In the case of the Merck release - which apparently happened June 13, though Merck didn’t discover it until a week later, after the fish-kill - authorities could tell something bad was happening not just because of the number of fish affected but because of the way the fish were acting: They were jumping out of the water and swimming upside down.

“Agencies Downplay Water Mess”, Philadelphia Daily News, 6/26/06 [emphasis added]

Uh, hello? Are there any reporters in the house?

Here are some suggested follow-up questions:

1. Is Merck really claiming that it did not know about the spill until a week after it happened, when Water Department officials told them that a thousand fish were floating belly-up in the Wissahickon Creek?

2. Were they winking, or perhaps proffering a wad of hundred dollar bills, when they claimed that?

3. If Merck did not know about the spill until they were contacted by “authorities,” doesn’t that prove that their monitoring systems are completely ineffective?
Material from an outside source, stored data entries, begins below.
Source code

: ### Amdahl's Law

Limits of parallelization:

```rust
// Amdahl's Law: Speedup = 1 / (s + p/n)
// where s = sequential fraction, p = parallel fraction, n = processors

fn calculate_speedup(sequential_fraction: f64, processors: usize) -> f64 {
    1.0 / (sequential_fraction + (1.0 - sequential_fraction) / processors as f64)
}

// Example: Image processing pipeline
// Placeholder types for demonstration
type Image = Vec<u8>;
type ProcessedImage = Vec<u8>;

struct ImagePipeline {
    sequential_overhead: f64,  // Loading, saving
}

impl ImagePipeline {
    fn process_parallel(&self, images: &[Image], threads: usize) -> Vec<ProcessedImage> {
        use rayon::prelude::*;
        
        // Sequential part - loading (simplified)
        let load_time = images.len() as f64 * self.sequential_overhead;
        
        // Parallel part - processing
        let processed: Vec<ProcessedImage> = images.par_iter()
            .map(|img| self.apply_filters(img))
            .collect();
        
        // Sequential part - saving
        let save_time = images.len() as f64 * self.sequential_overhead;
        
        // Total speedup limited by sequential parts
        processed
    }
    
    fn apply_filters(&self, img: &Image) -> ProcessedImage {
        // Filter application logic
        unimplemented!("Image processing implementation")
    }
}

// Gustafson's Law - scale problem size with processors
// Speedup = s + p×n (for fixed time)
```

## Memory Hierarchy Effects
And that this probably isn’t the first time they’ve dumped toxic chemicals into Philadelphia’s waters?

4. What penalties will Merck face for this spill, and for their delay in reporting it?

5. Who regulates Merck’s industrial dumping? If it’s the EPA (as I think it is), why isn’t an EPA official being asked about this?
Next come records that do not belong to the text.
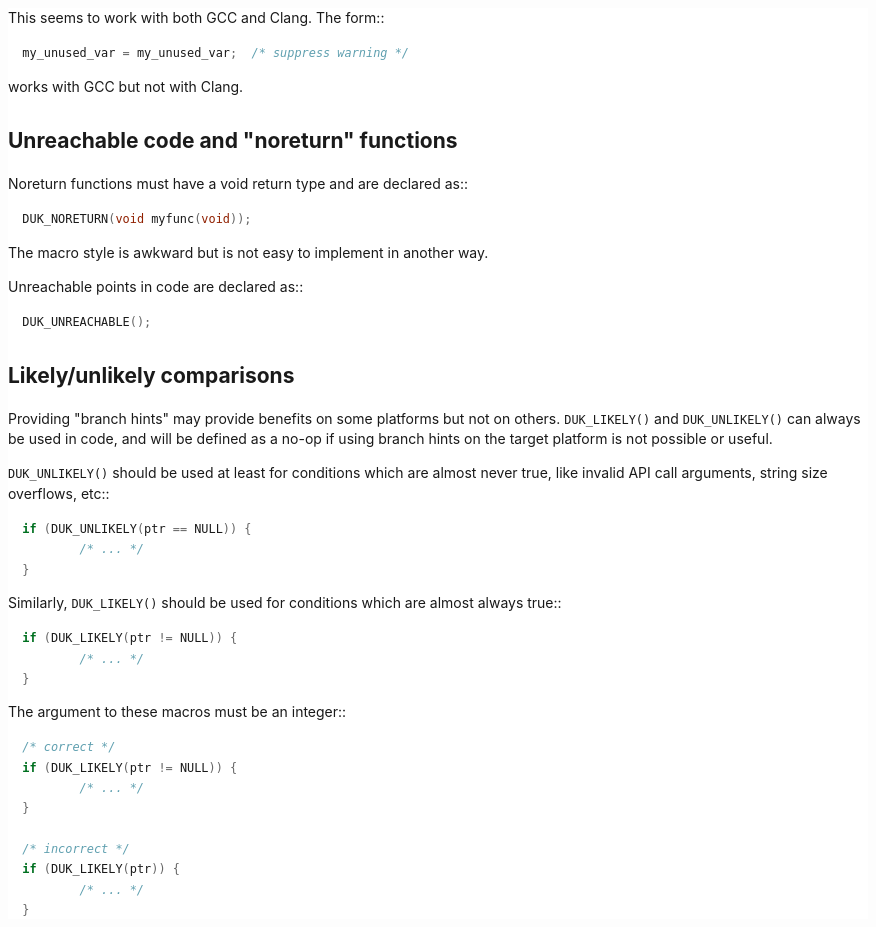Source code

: This seems to work with both GCC and Clang.  The form::

```c
  my_unused_var = my_unused_var;  /* suppress warning */
```

works with GCC but not with Clang.

Unreachable code and "noreturn" functions
-----------------------------------------

Noreturn functions must have a void return type and are declared as::

```c
  DUK_NORETURN(void myfunc(void));
```

The macro style is awkward but is not easy to implement in another way.

Unreachable points in code are declared as::

```c
  DUK_UNREACHABLE();
```

Likely/unlikely comparisons
---------------------------

Providing "branch hints" may provide benefits on some platforms but not on
others.  ``DUK_LIKELY()`` and ``DUK_UNLIKELY()`` can always be used in code,
and will be defined as a no-op if using branch hints on the target platform
is not possible or useful.

``DUK_UNLIKELY()`` should be used at least for conditions which are almost
never true, like invalid API call arguments, string size overflows, etc::

```c
  if (DUK_UNLIKELY(ptr == NULL)) {
          /* ... */
  }
```

Similarly, ``DUK_LIKELY()`` should be used for conditions which are almost
always true::

```c
  if (DUK_LIKELY(ptr != NULL)) {
          /* ... */
  }
```

The argument to these macros must be an integer::

```c
  /* correct */
  if (DUK_LIKELY(ptr != NULL)) {
          /* ... */
  }

  /* incorrect */
  if (DUK_LIKELY(ptr)) {
          /* ... */
  }
```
6. Have the regulations governing sites like the Merck plant changed in recent years? How long has it been since the facility’s control mechanisms have been tested?

7. Exactly how many plants dump treated waste into the waters that feed Philly’s water supply? How often are they — not the water, but the plants themselves — tested?
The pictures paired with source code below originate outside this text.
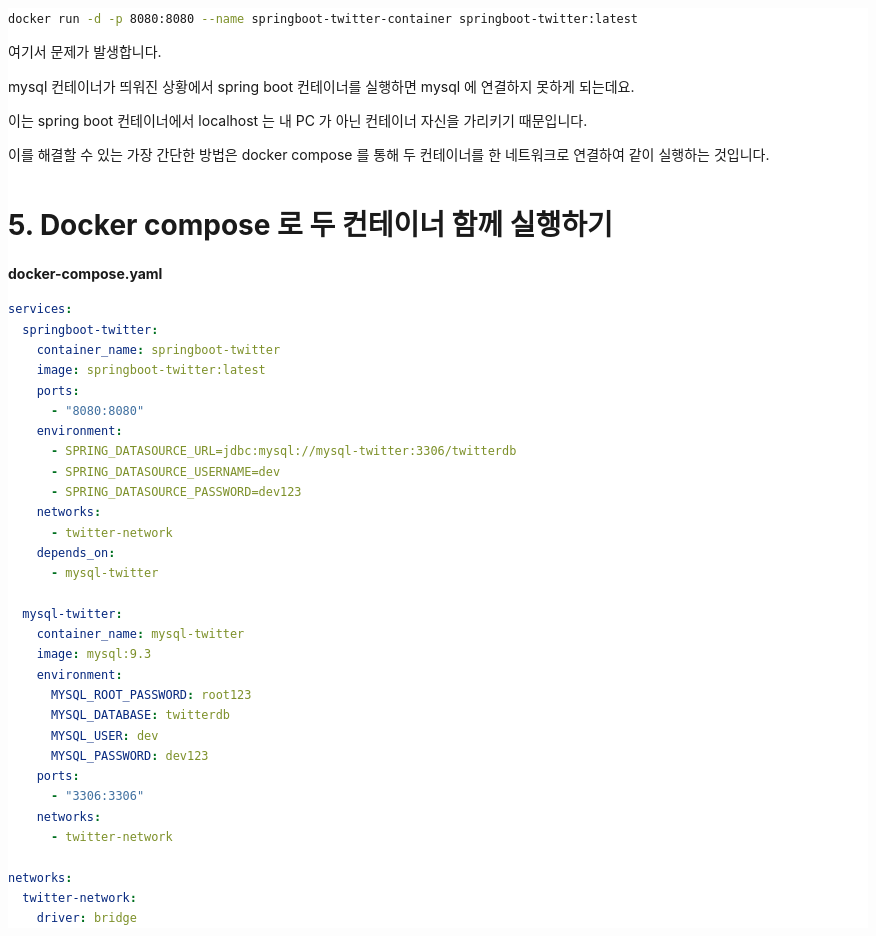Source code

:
 ```bash
docker run -d -p 8080:8080 --name springboot-twitter-container springboot-twitter:latest
```



여기서 문제가 발생합니다.

mysql 컨테이너가 띄워진 상황에서 spring boot 컨테이너를 실행하면 mysql 에 연결하지 못하게 되는데요.

이는 spring boot 컨테이너에서 localhost 는 내 PC 가 아닌 컨테이너 자신을 가리키기 때문입니다.



이를 해결할 수 있는 가장 간단한 방법은 docker compose 를 통해 두 컨테이너를 한 네트워크로 연결하여 같이 실행하는 것입니다.





# 5. Docker compose 로 두 컨테이너 함께 실행하기

**docker-compose.yaml**

```yaml
services:
  springboot-twitter:
    container_name: springboot-twitter
    image: springboot-twitter:latest
    ports:
      - "8080:8080"
    environment:
      - SPRING_DATASOURCE_URL=jdbc:mysql://mysql-twitter:3306/twitterdb
      - SPRING_DATASOURCE_USERNAME=dev
      - SPRING_DATASOURCE_PASSWORD=dev123
    networks:
      - twitter-network
    depends_on:
      - mysql-twitter

  mysql-twitter:
    container_name: mysql-twitter
    image: mysql:9.3
    environment:
      MYSQL_ROOT_PASSWORD: root123
      MYSQL_DATABASE: twitterdb
      MYSQL_USER: dev
      MYSQL_PASSWORD: dev123
    ports:
      - "3306:3306"
    networks:
      - twitter-network

networks:
  twitter-network:
    driver: bridge
```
8. Is using fish as “canaries in the coal mine” (see full article) really a good substitute for proper environmental regulation? Has anyone asked the fish about this?

9. Back to number 2 for a second: they really expect us to believe that they didn’t notice this spill? Really?

The Daily News and the Philadelphia Water Department can pat our heads and tell us that the river has never been cleaner, but something stinks here, and it’s worse than the cyanide, the raw sewage, or the rotting fish.

I only hope that an enterprising reporter in this city smells it, too.

 

UPDATE/CORRECTION: It looks like reporters from the Inquirer, at least, are on the case. When I wrote this post, I missed an article from last Friday, Merck faces fish-kill probe. It answers some of the questions I posed here, and it begins with a discussion of the week-long delay.

The EPA is indeed performing an investigation, and there are some penalties for Merck’s act:

[Jon M. Capacasa, director of the EPA’s water-protection division] said the general provisions of the Clean Water Act called for penalties of up to $32,500 per violation, per day.

State Department of Environmental Protection spokesman Dennis Harney said conditions on the Wissahickon also violated the state clean-streams law, which carries maximum penalties of $10,000 per day per violation.

“Something like this would most likely constitute multiple violations,” he said.

Of course, it’s hard to imagine that fines of that size would do much to stop future dumping.

 

Previously:
Merck’s Weapons of Mass Destruction
The Clean Party
We’re All Going to Die

One Comment on "A Few Questions Regarding the Merck Cyanide Spill"


Josh:

Damn blogger. Stop asking questions.

Had dinner with the family the other night, all of whom live in the area, and NONE of them had heard about this.